Hence, choosing one of these speakers is basically personal preference. There are tons of comparisons about these speakers, each with its own conclusion.
In this article, we put these two assistants head to head in the DIY space to see which one works out best shall you decide to tinker with your imagination and create something with these toys.
Google Home Mini
The Google Home Mini is a nifty little speaker loaded with the Google Assistant. This means near seamless integration with Android devices, chromecasts, and a wide range of smart home appliances.
During my experiment using the Google Home Mini for home automation, I used a service called IFTTT (If This Then That). What this does is essentially allows you to do almost anything with your Google Assistant.
Bonus points here for working with Google Assistant. This means that you don’t necessarily need the speaker to work with this –an android phone will do.
Using Blink on the microcontroller side of things and webhooks on IFTTT, I was able to set up a pretty reliable home automation system within minutes.
The only downside to this is that when using IFTTT, the data sent/transmitted covers about 2-3 continents. This means a slightly higher latency on slower connections.
Amazon Echo Dot
Amazon has a different approach. In order to be able to use a microcontroller with the Echo Dot, you have to program it so that it gets detected as a WeMos smart home device.
While the coding might seem a little intimidating at the start, it is quite simple. There are a lot of repositories on GitHub with scripts like this, and most of them work pretty well.
Sure it’s a little bit of added work, but it’s slightly faster than the Google Home Mini approach in terms of latency.
The added complexity because of the coding also makes it a little bit more unreliable and at times harder to debug in case of a malfunction.

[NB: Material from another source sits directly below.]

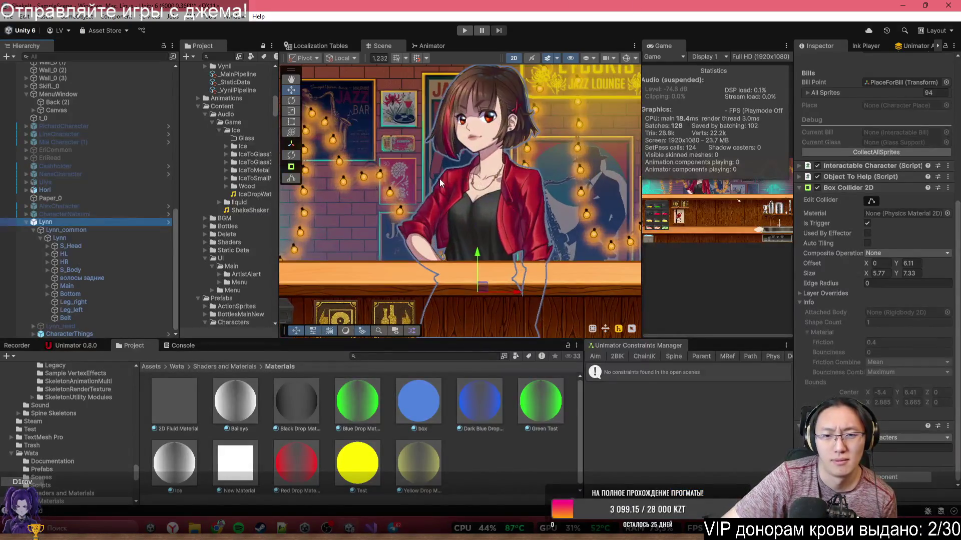
Select the sleeve piece рукав_3 and leave its Sprite Sort Point on Center.
{"action": "left_click", "coordinate": [440, 190]}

Which one should you choose?
While both the devices have their own pros and cons, the choice here comes down to the end product you’re trying to get from them.
The Google Home Mini approach is easy to set up, easy to diagnose and doesn’t even need a smart speaker. Using IFTTT, you can get creative with the voice triggers and might end up making something really cool.
The Echo Dot approach, while a little bit difficult, allows you to manage a larger number of smart appliances more easily. The grouping options in Echo Dot make it easy to control multiple lights together. You will, however, have to stick to the same default voice triggers.
At the end of the day, both are different devices functioning on different protocols. The differences will be there, but the choice will almost always come down to personal preference and the expected end product.